Inoltre, la comparsa dei sintomi che solitamente coincide con specifiche fasi della vita come l’adolescenza, può far ipotizzare una frattura nella formazione di un’immagine di sé positiva che trova nel corpo il suo mezzo di espressione principale, ma non necessariamente esclusivo. Senza contare che alcuni sintomi secondari del dismorfismo corporeo sono presenti in tutta la popolazione, dettati dai canoni trasmessi dai media. In tale senso anche il contesto sociale e culturale gioca un ruolo importante, in grado di alimentare gli effetti negativi derivanti dalla percezione della discrepanza con l’ideale dell’immagine corporea.
Verso un’immagine di sé positiva: il ruolo della psicoterapia
Spesso il Dismorfismo Corporeo compare in comorbilità con altre patologie come la depressione maggiore, la dipendenza da sostanze, il disturbo ossessivo compulsivo e la fobia sociale. Pertanto, qualora si sospetti la presenza dei sintomi discussi in precedenza, risulta fondamentale rivolgersi a uno specialista in grado di elaborare una diagnosi completa che includa l’eventuale compresenza di patologie primarie o secondarie.

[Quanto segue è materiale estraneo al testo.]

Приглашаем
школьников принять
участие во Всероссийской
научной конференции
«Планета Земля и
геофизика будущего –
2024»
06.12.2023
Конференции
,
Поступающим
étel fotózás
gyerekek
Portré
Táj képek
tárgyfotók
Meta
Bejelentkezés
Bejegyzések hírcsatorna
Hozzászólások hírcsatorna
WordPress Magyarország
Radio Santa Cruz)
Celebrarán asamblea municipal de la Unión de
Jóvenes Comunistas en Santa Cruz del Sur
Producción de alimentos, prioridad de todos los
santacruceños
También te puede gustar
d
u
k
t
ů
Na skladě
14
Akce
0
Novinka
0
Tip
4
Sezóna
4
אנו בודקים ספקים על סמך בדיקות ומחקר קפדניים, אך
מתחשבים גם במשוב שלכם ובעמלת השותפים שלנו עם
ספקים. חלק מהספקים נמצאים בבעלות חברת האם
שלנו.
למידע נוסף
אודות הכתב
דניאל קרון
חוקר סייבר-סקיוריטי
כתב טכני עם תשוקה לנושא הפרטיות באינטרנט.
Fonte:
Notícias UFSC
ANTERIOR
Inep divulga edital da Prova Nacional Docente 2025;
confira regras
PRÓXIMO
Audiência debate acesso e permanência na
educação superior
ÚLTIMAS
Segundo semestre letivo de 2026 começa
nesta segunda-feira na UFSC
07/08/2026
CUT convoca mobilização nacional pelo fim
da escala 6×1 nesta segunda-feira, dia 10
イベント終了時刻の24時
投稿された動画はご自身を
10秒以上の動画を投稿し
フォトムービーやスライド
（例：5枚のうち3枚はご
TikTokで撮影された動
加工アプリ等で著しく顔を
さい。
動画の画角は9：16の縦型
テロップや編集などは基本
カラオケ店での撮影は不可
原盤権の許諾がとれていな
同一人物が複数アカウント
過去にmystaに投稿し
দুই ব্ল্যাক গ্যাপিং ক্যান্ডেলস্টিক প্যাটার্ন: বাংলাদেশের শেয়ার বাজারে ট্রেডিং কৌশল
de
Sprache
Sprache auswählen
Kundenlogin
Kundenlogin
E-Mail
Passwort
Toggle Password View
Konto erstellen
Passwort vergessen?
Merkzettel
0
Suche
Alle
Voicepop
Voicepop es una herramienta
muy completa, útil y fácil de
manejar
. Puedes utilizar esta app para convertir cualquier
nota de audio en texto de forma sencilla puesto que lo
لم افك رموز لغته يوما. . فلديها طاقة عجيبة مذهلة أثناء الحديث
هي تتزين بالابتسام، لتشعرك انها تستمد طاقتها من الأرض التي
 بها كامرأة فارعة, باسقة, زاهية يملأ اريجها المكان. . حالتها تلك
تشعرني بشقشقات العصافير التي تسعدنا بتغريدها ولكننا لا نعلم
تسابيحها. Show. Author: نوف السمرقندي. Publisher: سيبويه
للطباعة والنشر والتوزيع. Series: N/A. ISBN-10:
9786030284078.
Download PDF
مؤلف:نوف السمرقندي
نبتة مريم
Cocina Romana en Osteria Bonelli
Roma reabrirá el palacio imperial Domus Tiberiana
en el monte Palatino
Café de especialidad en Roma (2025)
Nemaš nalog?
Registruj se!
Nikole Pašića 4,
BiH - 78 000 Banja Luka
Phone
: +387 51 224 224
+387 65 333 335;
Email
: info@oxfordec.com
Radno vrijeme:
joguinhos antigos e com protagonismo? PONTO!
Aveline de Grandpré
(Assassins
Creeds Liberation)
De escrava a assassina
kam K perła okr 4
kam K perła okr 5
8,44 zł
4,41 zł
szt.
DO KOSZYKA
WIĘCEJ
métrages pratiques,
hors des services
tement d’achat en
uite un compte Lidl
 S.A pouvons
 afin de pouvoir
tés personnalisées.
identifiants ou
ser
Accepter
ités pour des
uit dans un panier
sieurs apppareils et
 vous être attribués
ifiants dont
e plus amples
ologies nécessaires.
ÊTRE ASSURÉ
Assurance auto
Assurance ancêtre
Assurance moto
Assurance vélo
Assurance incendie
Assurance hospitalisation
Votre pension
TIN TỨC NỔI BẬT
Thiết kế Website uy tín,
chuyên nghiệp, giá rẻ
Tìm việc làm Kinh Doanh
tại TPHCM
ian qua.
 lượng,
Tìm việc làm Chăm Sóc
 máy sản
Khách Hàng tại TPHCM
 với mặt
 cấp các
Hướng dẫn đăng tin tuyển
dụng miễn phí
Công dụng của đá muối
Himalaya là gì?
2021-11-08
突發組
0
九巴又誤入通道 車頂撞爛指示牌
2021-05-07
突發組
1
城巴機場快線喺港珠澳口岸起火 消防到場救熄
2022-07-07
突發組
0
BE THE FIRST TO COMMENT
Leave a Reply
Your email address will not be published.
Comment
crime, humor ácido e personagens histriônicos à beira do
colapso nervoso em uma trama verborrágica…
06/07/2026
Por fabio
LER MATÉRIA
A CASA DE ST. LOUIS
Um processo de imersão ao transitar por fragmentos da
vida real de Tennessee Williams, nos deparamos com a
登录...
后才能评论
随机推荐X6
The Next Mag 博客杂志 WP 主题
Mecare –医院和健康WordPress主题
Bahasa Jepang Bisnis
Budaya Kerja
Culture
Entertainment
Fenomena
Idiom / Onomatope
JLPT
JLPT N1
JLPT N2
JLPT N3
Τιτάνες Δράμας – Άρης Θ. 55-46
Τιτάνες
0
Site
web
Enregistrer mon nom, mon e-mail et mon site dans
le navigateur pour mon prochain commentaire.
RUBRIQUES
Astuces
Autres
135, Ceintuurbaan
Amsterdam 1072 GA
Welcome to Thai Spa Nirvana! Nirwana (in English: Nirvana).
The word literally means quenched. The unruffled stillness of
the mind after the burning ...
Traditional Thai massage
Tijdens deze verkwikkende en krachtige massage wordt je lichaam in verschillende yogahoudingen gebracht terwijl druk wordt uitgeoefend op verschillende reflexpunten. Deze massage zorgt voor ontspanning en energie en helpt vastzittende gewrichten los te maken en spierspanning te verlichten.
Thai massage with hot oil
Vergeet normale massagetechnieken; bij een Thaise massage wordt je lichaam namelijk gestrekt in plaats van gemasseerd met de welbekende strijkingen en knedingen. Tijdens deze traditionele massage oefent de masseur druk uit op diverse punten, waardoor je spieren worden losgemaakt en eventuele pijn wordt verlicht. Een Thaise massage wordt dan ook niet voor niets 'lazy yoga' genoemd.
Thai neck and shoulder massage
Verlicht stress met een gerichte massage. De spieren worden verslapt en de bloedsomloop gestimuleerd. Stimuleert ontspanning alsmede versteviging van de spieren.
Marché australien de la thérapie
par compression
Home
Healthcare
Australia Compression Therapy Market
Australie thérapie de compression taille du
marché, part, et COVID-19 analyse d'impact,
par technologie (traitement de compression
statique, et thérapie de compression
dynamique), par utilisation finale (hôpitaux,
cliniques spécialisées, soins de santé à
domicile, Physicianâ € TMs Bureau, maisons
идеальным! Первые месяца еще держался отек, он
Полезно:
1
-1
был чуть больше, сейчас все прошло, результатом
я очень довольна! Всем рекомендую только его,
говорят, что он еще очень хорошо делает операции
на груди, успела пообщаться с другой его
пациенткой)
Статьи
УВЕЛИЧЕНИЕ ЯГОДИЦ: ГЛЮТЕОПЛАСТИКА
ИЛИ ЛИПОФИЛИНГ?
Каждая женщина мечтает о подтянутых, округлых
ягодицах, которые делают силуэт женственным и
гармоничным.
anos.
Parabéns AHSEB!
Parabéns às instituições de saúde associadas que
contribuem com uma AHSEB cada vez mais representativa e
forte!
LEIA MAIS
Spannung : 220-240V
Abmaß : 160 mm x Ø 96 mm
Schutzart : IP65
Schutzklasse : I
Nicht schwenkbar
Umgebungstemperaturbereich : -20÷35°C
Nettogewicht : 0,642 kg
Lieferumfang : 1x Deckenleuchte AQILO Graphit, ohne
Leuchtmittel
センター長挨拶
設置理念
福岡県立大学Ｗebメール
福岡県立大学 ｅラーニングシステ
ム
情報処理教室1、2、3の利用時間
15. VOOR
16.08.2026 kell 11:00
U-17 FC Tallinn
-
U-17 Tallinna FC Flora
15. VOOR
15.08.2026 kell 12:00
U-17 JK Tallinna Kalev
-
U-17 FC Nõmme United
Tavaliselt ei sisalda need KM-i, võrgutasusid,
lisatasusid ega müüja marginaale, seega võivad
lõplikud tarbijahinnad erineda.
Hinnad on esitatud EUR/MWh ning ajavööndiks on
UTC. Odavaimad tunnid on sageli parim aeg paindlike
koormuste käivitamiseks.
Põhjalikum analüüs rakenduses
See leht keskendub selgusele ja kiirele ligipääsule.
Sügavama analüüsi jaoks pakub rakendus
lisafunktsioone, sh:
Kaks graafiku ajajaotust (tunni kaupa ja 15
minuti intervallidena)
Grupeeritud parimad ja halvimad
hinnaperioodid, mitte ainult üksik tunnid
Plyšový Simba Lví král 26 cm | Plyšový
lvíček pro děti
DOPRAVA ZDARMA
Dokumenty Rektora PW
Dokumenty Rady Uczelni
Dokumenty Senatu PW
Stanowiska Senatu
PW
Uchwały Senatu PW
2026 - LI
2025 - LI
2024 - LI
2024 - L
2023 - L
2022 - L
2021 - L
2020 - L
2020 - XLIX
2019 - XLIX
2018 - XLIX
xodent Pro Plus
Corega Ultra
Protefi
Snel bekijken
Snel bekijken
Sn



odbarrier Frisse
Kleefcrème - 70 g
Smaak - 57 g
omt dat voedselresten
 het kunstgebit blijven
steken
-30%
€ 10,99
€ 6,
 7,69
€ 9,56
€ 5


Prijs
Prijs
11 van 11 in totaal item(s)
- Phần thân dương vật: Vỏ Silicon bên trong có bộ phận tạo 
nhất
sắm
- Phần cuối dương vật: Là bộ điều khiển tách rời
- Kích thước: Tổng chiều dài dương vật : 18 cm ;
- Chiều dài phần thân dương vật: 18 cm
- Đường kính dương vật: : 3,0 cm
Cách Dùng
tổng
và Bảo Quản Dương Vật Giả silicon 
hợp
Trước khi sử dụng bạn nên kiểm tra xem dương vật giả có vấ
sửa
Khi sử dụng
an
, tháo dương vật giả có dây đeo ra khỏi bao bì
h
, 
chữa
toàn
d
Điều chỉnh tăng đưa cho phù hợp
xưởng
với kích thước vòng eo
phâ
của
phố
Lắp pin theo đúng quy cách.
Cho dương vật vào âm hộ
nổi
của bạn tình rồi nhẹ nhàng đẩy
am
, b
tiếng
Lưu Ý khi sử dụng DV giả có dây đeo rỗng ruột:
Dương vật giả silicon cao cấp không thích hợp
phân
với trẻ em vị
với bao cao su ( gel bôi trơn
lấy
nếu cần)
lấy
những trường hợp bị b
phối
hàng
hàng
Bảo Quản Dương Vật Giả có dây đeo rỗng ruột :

Oltre a trattare efficacemente quest’ultime, lo psicoterapeuta può aiutare il paziente a modificare gli schemi cognitivi associati alla percezione del corpo e al giudizio sociale.
In un interessante studio emerso da Buhlmann e colleghi è emerso che i pazienti affetti da disturbo da dismorfismo corporeo tendono a commettere dei bias cognitivi. Si tratta di errori che interessano i processi del pensiero che li portano a interpretare erroneamente gli stimoli interpersonali, etichettandoli più facilmente in termini di critica e rifiuto.
Attraverso il colloquio clinico terapeuta e paziente lavorano sulla percezione corporea partendo dal piano concreto fino ad affrontare il tema della formazione dell’immagine di sé, le modalità specifiche che ne hanno permesso l’acquisizione nel corso di vita e l’importanza che l’aspetto esteriore riveste nella propria autostima. Vengono analizzate ed elaborate le cause antiche e inconsce sottostanti al sintomo, così da poter ripristinare, attraverso la relazione terapeutica, il benessere e l’equilibrio psicofisico.
L’obiettivo principale è favorire l’apprendimento di convinzioni funzionali. Attraverso la psicoterapia il paziente impara a circoscrivere l’eventuale presenza di un difetto fisico al piano esteriore, senza più intaccare l’immagine complessiva di sé e il proprio valore e a gestire efficacemente le emozioni correlate.